When you're looking to get a mortgage loan, you may work with a loan officer or you may choose to work with a mortgage broker. People can confuse the two since both will reap the same outcome: a new home. Yet it will be useful to understand the ways they differ so you have clear expectations of them as you enter your mortgage application process.

About Mortgage Brokers

A mortgage broker is an individual or firm that works as an independent agent for both the mortgage loan applicant and the lender. A mortgage broker facilitates things for you and your lender, which can be one of the following: a credit union, bank, trust company, finance company, mortgage corporation or even a private investor.

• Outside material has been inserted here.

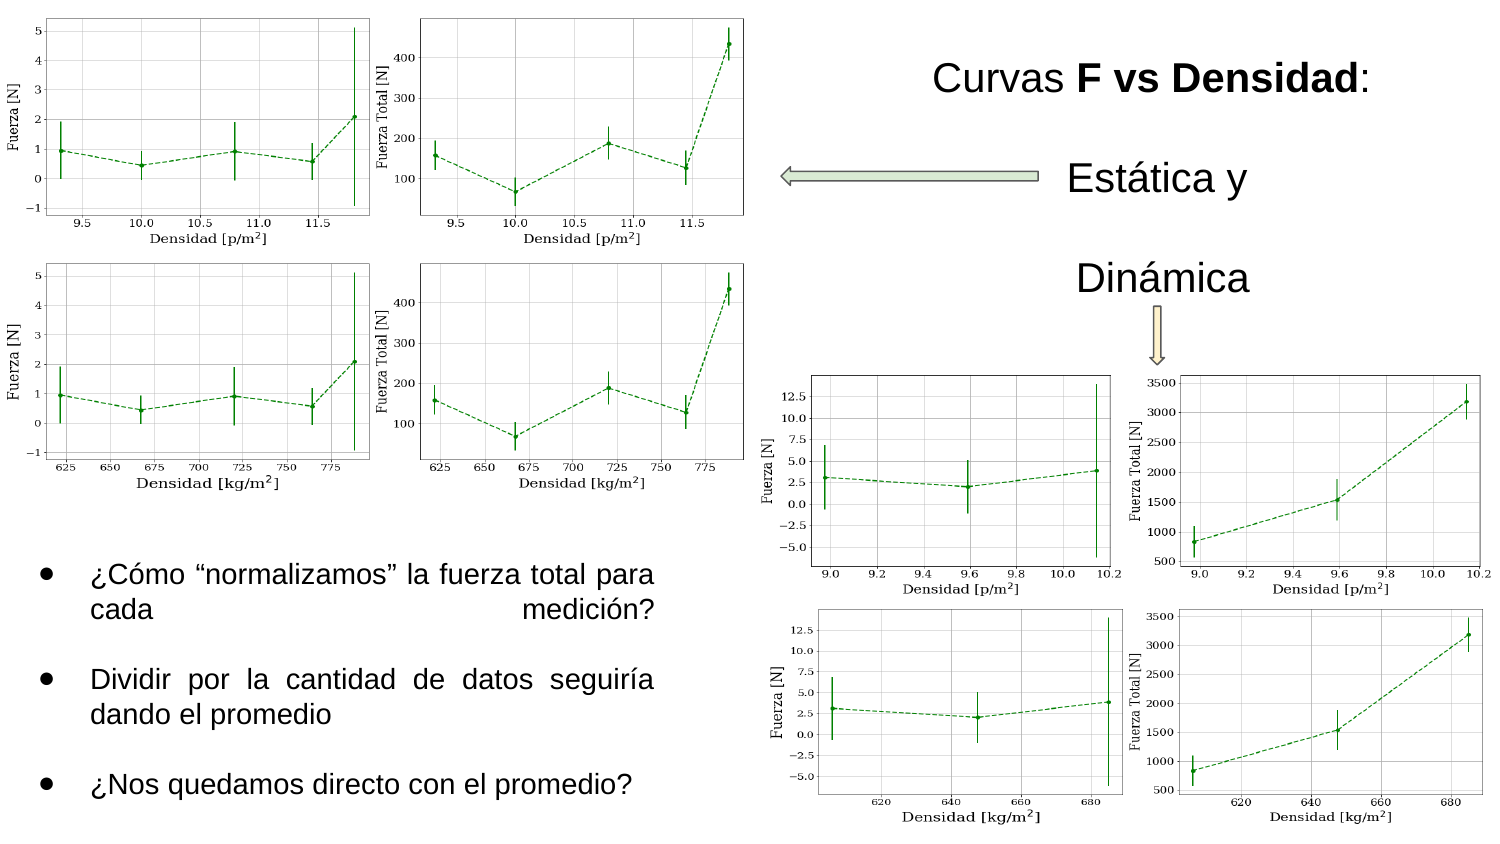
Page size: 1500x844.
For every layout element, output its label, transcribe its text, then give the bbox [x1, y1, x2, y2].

Acting as a facilitator between you and your lender, your mortgage broker can match you with a bank, trust company, credit union, mortgage corporation, finance company or even a private investor. You use a mortgage broker to consider your financial situation and lead you to the lender who has the right mortgage loan for you. You deliver your application to your broker, who submits it to a number of lenders. Your mortgage broker then assists your work with the lender chosen until the loan closes. The broker gets a commission from the borrower at closing.

About Mortgage Bankers

The main difference between a mortgage broker and a mortgage banker is that a mortgage banker works for a lending institution (a bank, credit union, or others) to process loans solely from that institution. There may be a wide range of loans types to choose from although all are programs of that specific lender.

A loan officer (also known as an "account executive" or "loan representative") represents the borrower to the lending institution. From selecting a loan to closing, a mortgage banker will walk a borrower through the process. Lenders pay their mortgage bankers a salary or commission.